Records drawn from a dataset:
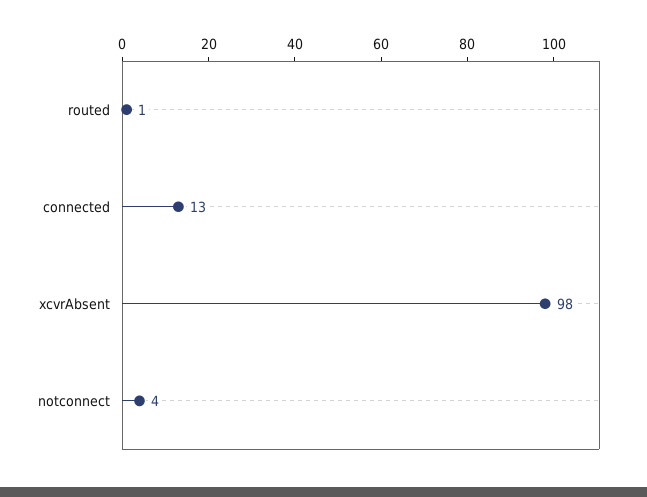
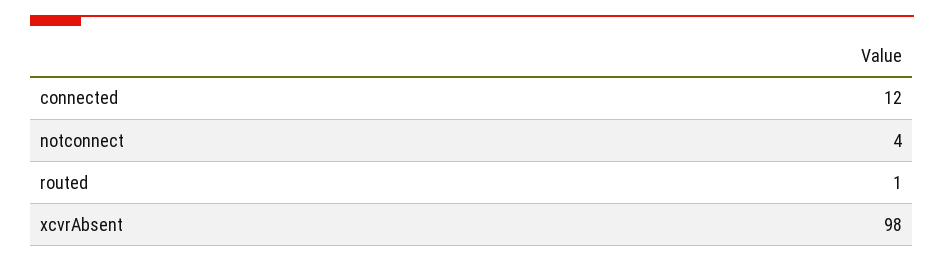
  {
    "routed": 1,
-   "connected": 13,
+   "connected": 12,
    "xcvrAbsent": 98,
    "notconnect": 4
  }

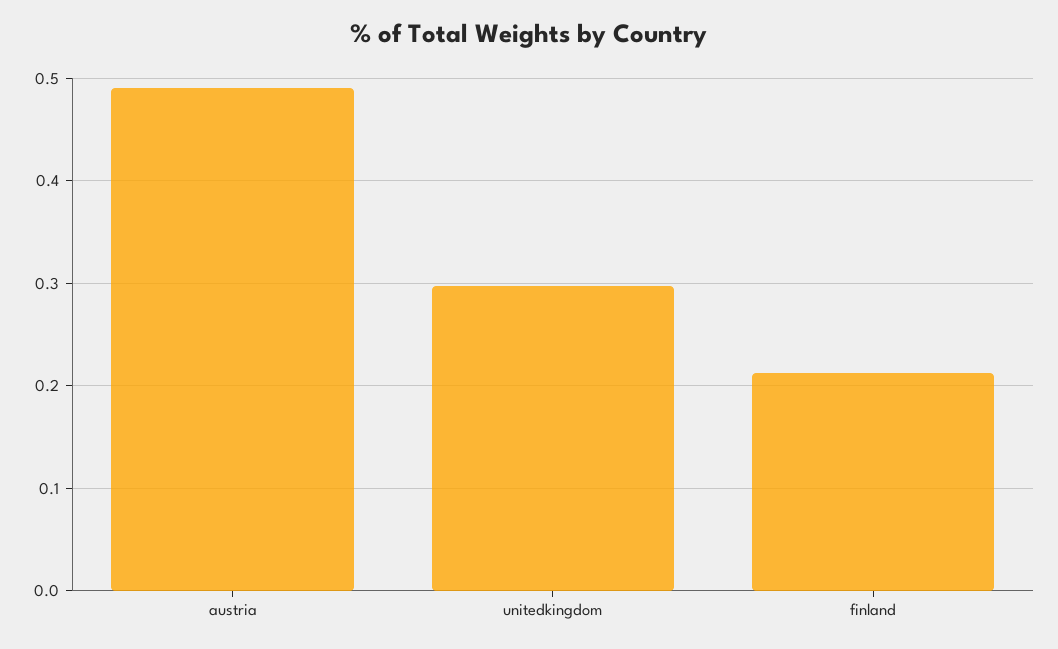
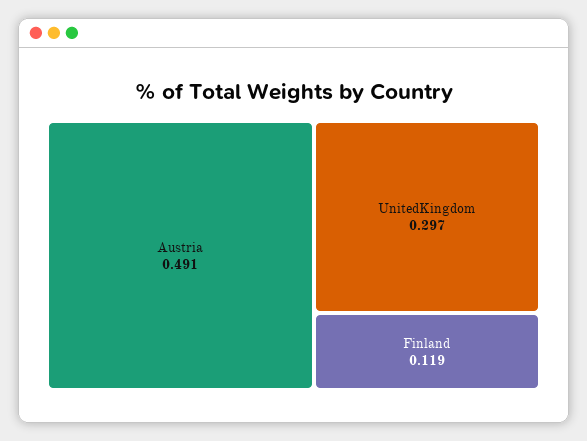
  {
    "austria": 0.491,
    "unitedkingdom": 0.297,
-   "finland": 0.21
+   "finland": 0.119
  }

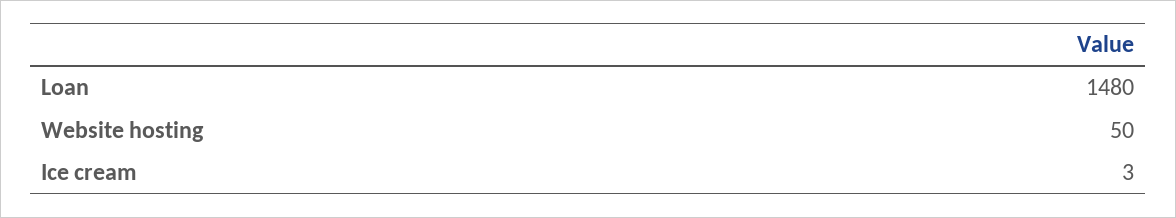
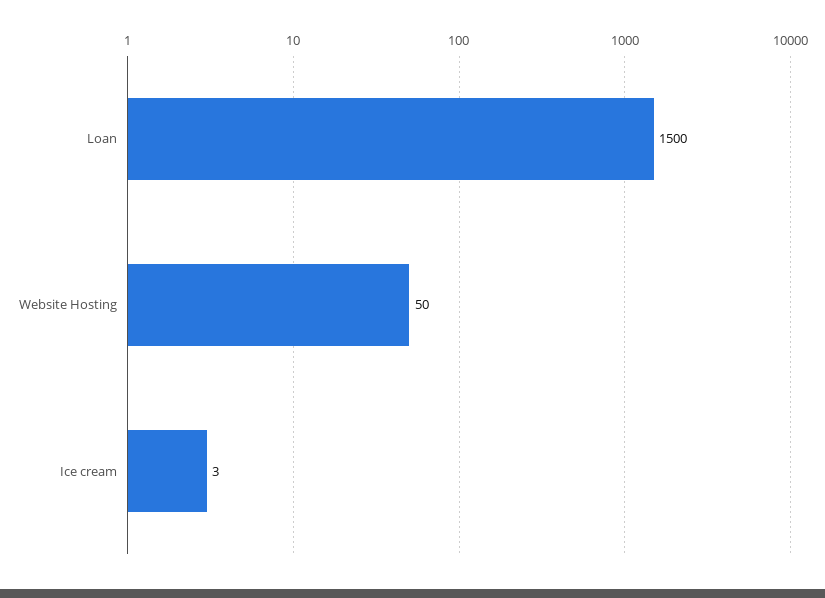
  {
-   "Loan": 1480,
+   "Loan": 1500,
    "Website hosting": 50,
    "Ice cream": 3
  }

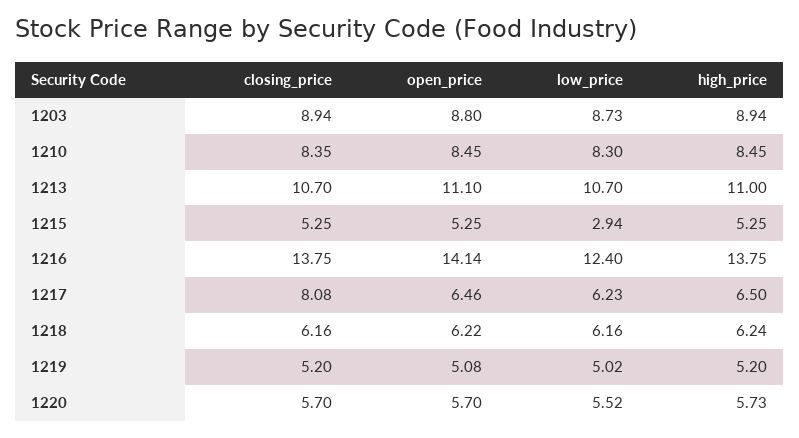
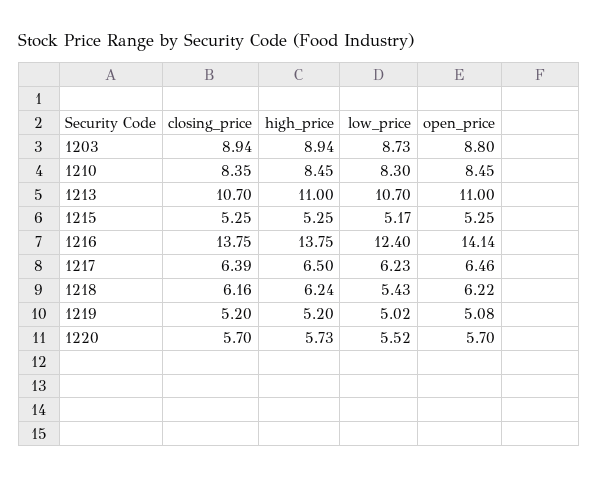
  {
    "closing_price": {
      "1203": 8.94,
      "1210": 8.35,
      "1213": 10.7,
      "1215": 5.25,
      "1216": 13.75,
-     "1217": 8.08,
+     "1217": 6.39,
      "1218": 6.16,
      "1219": 5.2,
      "1220": 5.7
    },
    "open_price": {
      "1203": 8.8,
      "1210": 8.45,
-     "1213": 11.1,
+     "1213": 11,
      "1215": 5.25,
      "1216": 14.14,
      "1217": 6.46,
      "1218": 6.22,
      "1219": 5.08,
      "1220": 5.7
    },
    "low_price": {
      "1203": 8.73,
      "1210": 8.3,
      "1213": 10.7,
-     "1215": 2.94,
+     "1215": 5.17,
      "1216": 12.4,
      "1217": 6.23,
-     "1218": 6.16,
+     "1218": 5.43,
      "1219": 5.02,
      "1220": 5.52
    },
    "high_price": {
      "1203": 8.94,
      "1210": 8.45,
      "1213": 11,
      "1215": 5.25,
      "1216": 13.75,
      "1217": 6.5,
      "1218": 6.24,
      "1219": 5.2,
      "1220": 5.73
    }
  }

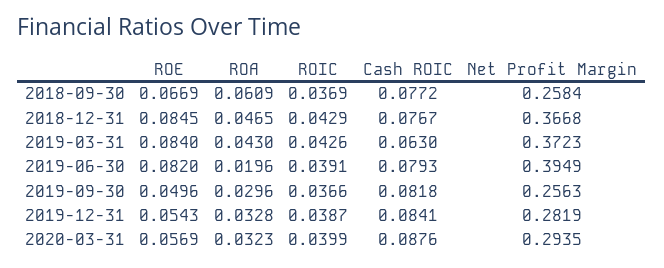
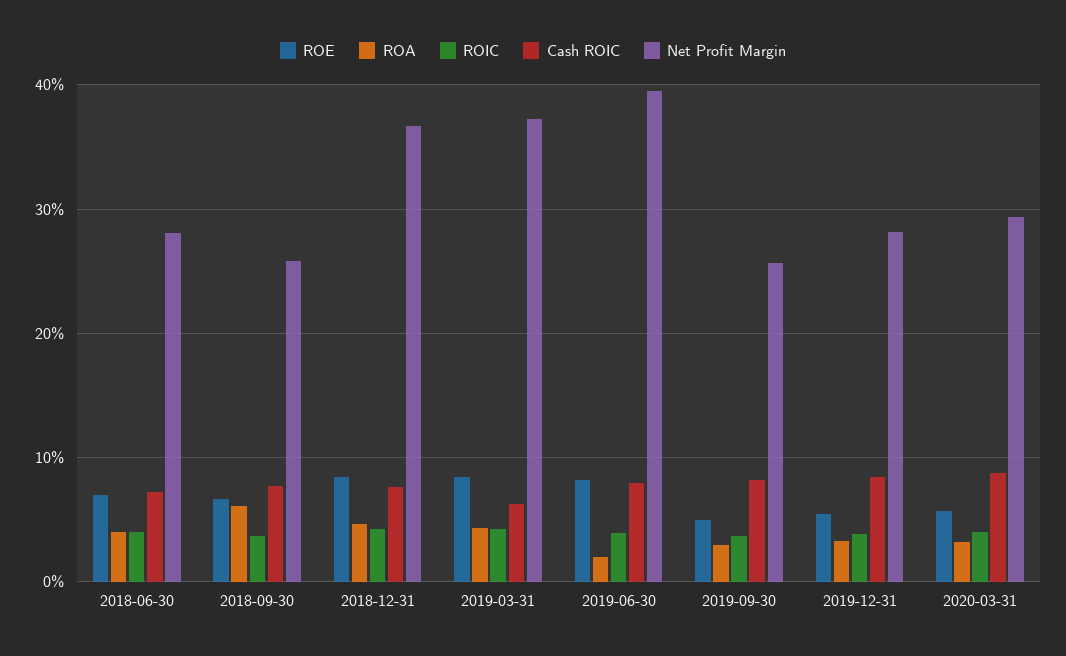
  {
    "ROE": {
      "2018-09-30": 0.0669,
      "2018-12-31": 0.0845,
      "2019-03-31": 0.084,
      "2019-06-30": 0.082,
      "2019-09-30": 0.0496,
      "2019-12-31": 0.0543,
-     "2020-03-31": 0.0569
+     "2020-03-31": 0.0569,
+     "2018-06-30": 0.07
    },
    "ROA": {
      "2018-09-30": 0.0609,
      "2018-12-31": 0.0465,
      "2019-03-31": 0.043,
      "2019-06-30": 0.0196,
      "2019-09-30": 0.0296,
      "2019-12-31": 0.0328,
-     "2020-03-31": 0.0323
+     "2020-03-31": 0.0323,
+     "2018-06-30": 0.04
    },
    "ROIC": {
      "2018-09-30": 0.0369,
      "2018-12-31": 0.0429,
      "2019-03-31": 0.0426,
      "2019-06-30": 0.0391,
      "2019-09-30": 0.0366,
      "2019-12-31": 0.0387,
-     "2020-03-31": 0.0399
+     "2020-03-31": 0.0399,
+     "2018-06-30": 0.04
    },
    "Cash ROIC": {
      "2018-09-30": 0.0772,
      "2018-12-31": 0.0767,
      "2019-03-31": 0.063,
      "2019-06-30": 0.0793,
      "2019-09-30": 0.0818,
      "2019-12-31": 0.0841,
-     "2020-03-31": 0.0876
+     "2020-03-31": 0.0876,
+     "2018-06-30": 0.07
    },
    "Net Profit Margin": {
      "2018-09-30": 0.2584,
      "2018-12-31": 0.3668,
      "2019-03-31": 0.3723,
      "2019-06-30": 0.3949,
      "2019-09-30": 0.2563,
      "2019-12-31": 0.2819,
-     "2020-03-31": 0.2935
+     "2020-03-31": 0.2935,
+     "2018-06-30": 0.28
    }
  }

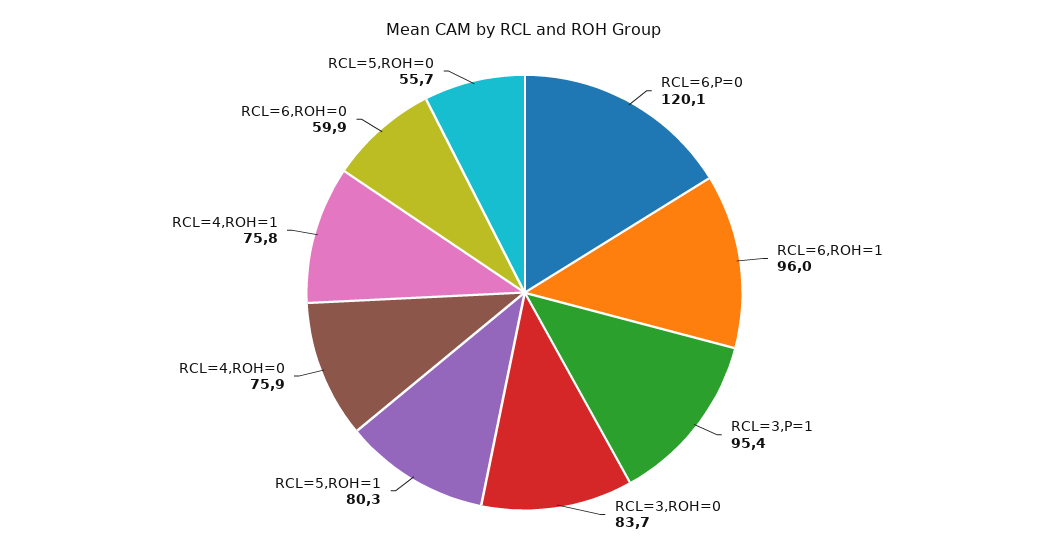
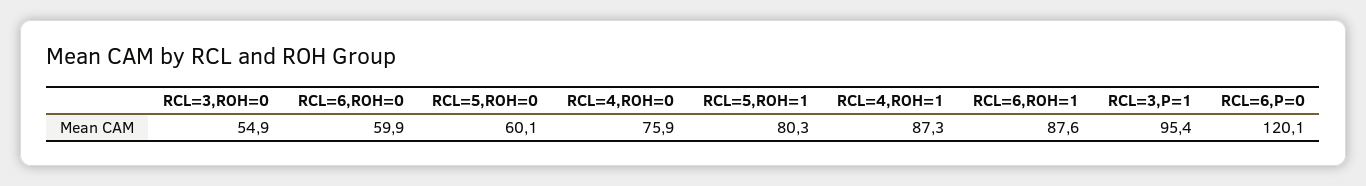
  {
    "RCL=6,P=0": 120.1,
-   "RCL=6,ROH=1": 96,
+   "RCL=6,ROH=1": 87.6,
    "RCL=3,P=1": 95.4,
-   "RCL=3,ROH=0": 83.7,
+   "RCL=3,ROH=0": 54.9,
    "RCL=5,ROH=1": 80.3,
    "RCL=4,ROH=0": 75.9,
-   "RCL=4,ROH=1": 75.8,
+   "RCL=4,ROH=1": 87.3,
    "RCL=6,ROH=0": 59.9,
-   "RCL=5,ROH=0": 55.7
+   "RCL=5,ROH=0": 60.1
  }

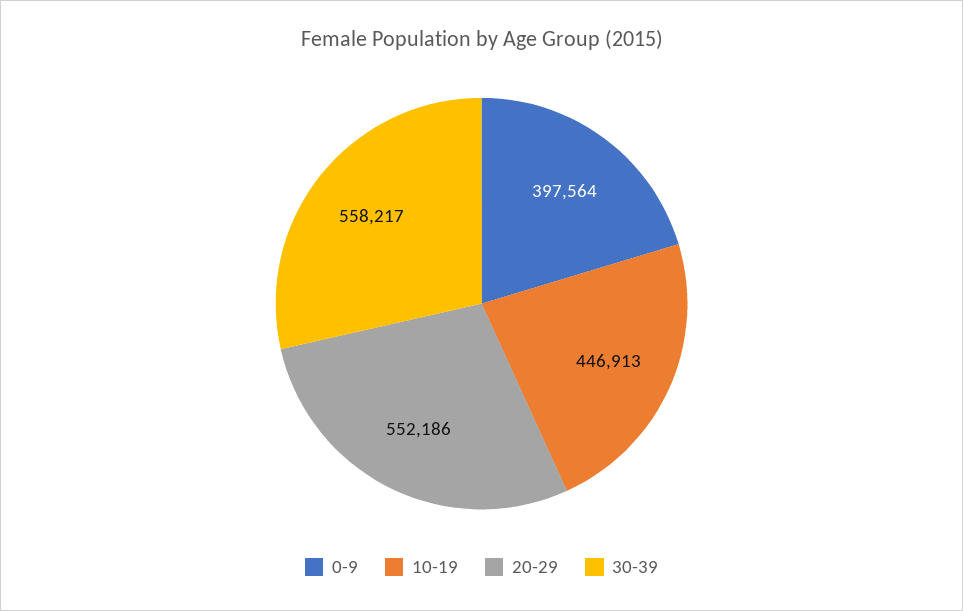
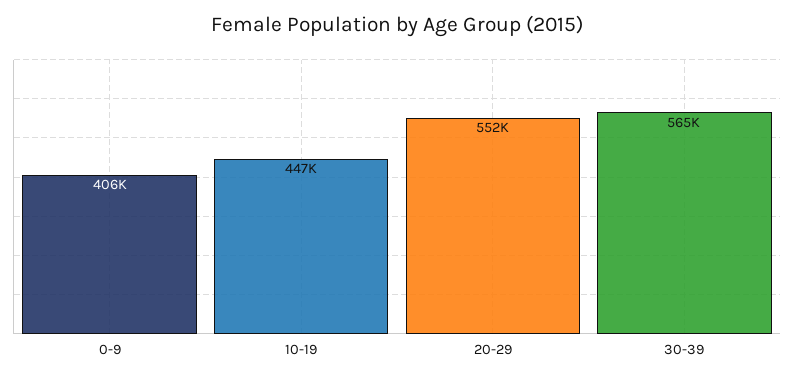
  {
-   "0-9": 397564,
+   "0-9": 406000,
    "10-19": 446913,
    "20-29": 552186,
-   "30-39": 558217
+   "30-39": 565000
  }

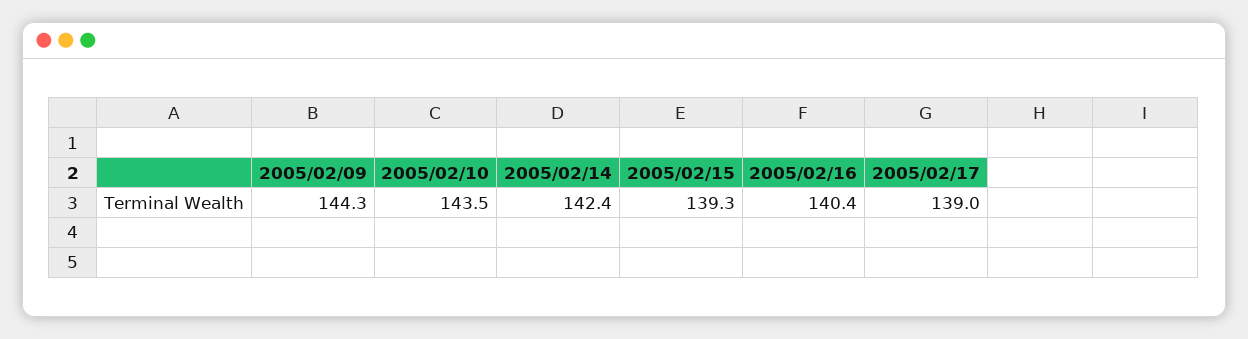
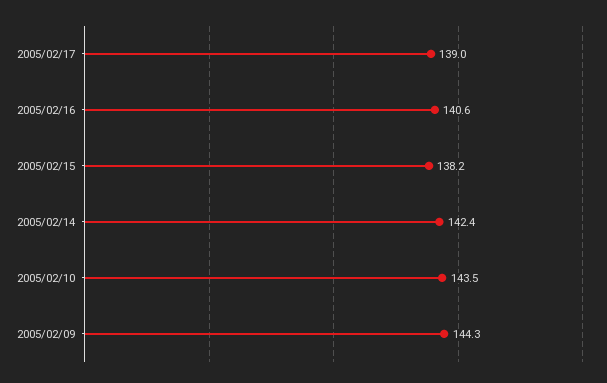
  {
    "2005/02/09": 144.3,
    "2005/02/10": 143.5,
    "2005/02/14": 142.4,
-   "2005/02/15": 139.3,
+   "2005/02/15": 138.2,
-   "2005/02/16": 140.4,
+   "2005/02/16": 140.6,
    "2005/02/17": 139
  }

WORK TO BE COMPLETED:
Return the records above exactly, without the pictures.

ANSWER TO THIS EXERCISE:
  {
    "routed": 1,
-   "connected": 13,
+   "connected": 12,
    "xcvrAbsent": 98,
    "notconnect": 4
  }

  {
    "austria": 0.491,
    "unitedkingdom": 0.297,
-   "finland": 0.21
+   "finland": 0.119
  }

  {
-   "Loan": 1480,
+   "Loan": 1500,
    "Website hosting": 50,
    "Ice cream": 3
  }

  {
    "closing_price": {
      "1203": 8.94,
      "1210": 8.35,
      "1213": 10.7,
      "1215": 5.25,
      "1216": 13.75,
-     "1217": 8.08,
+     "1217": 6.39,
      "1218": 6.16,
      "1219": 5.2,
      "1220": 5.7
    },
    "open_price": {
      "1203": 8.8,
      "1210": 8.45,
-     "1213": 11.1,
+     "1213": 11,
      "1215": 5.25,
      "1216": 14.14,
      "1217": 6.46,
      "1218": 6.22,
      "1219": 5.08,
      "1220": 5.7
    },
    "low_price": {
      "1203": 8.73,
      "1210": 8.3,
      "1213": 10.7,
-     "1215": 2.94,
+     "1215": 5.17,
      "1216": 12.4,
      "1217": 6.23,
-     "1218": 6.16,
+     "1218": 5.43,
      "1219": 5.02,
      "1220": 5.52
    },
    "high_price": {
      "1203": 8.94,
      "1210": 8.45,
      "1213": 11,
      "1215": 5.25,
      "1216": 13.75,
      "1217": 6.5,
      "1218": 6.24,
      "1219": 5.2,
      "1220": 5.73
    }
  }

  {
    "ROE": {
      "2018-09-30": 0.0669,
      "2018-12-31": 0.0845,
      "2019-03-31": 0.084,
      "2019-06-30": 0.082,
      "2019-09-30": 0.0496,
      "2019-12-31": 0.0543,
-     "2020-03-31": 0.0569
+     "2020-03-31": 0.0569,
+     "2018-06-30": 0.07
    },
    "ROA": {
      "2018-09-30": 0.0609,
      "2018-12-31": 0.0465,
      "2019-03-31": 0.043,
      "2019-06-30": 0.0196,
      "2019-09-30": 0.0296,
      "2019-12-31": 0.0328,
-     "2020-03-31": 0.0323
+     "2020-03-31": 0.0323,
+     "2018-06-30": 0.04
    },
    "ROIC": {
      "2018-09-30": 0.0369,
      "2018-12-31": 0.0429,
      "2019-03-31": 0.0426,
      "2019-06-30": 0.0391,
      "2019-09-30": 0.0366,
      "2019-12-31": 0.0387,
-     "2020-03-31": 0.0399
+     "2020-03-31": 0.0399,
+     "2018-06-30": 0.04
    },
    "Cash ROIC": {
      "2018-09-30": 0.0772,
      "2018-12-31": 0.0767,
      "2019-03-31": 0.063,
      "2019-06-30": 0.0793,
      "2019-09-30": 0.0818,
      "2019-12-31": 0.0841,
-     "2020-03-31": 0.0876
+     "2020-03-31": 0.0876,
+     "2018-06-30": 0.07
    },
    "Net Profit Margin": {
      "2018-09-30": 0.2584,
      "2018-12-31": 0.3668,
      "2019-03-31": 0.3723,
      "2019-06-30": 0.3949,
      "2019-09-30": 0.2563,
      "2019-12-31": 0.2819,
-     "2020-03-31": 0.2935
+     "2020-03-31": 0.2935,
+     "2018-06-30": 0.28
    }
  }

  {
    "RCL=6,P=0": 120.1,
-   "RCL=6,ROH=1": 96,
+   "RCL=6,ROH=1": 87.6,
    "RCL=3,P=1": 95.4,
-   "RCL=3,ROH=0": 83.7,
+   "RCL=3,ROH=0": 54.9,
    "RCL=5,ROH=1": 80.3,
    "RCL=4,ROH=0": 75.9,
-   "RCL=4,ROH=1": 75.8,
+   "RCL=4,ROH=1": 87.3,
    "RCL=6,ROH=0": 59.9,
-   "RCL=5,ROH=0": 55.7
+   "RCL=5,ROH=0": 60.1
  }

  {
-   "0-9": 397564,
+   "0-9": 406000,
    "10-19": 446913,
    "20-29": 552186,
-   "30-39": 558217
+   "30-39": 565000
  }

  {
    "2005/02/09": 144.3,
    "2005/02/10": 143.5,
    "2005/02/14": 142.4,
-   "2005/02/15": 139.3,
+   "2005/02/15": 138.2,
-   "2005/02/16": 140.4,
+   "2005/02/16": 140.6,
    "2005/02/17": 139
  }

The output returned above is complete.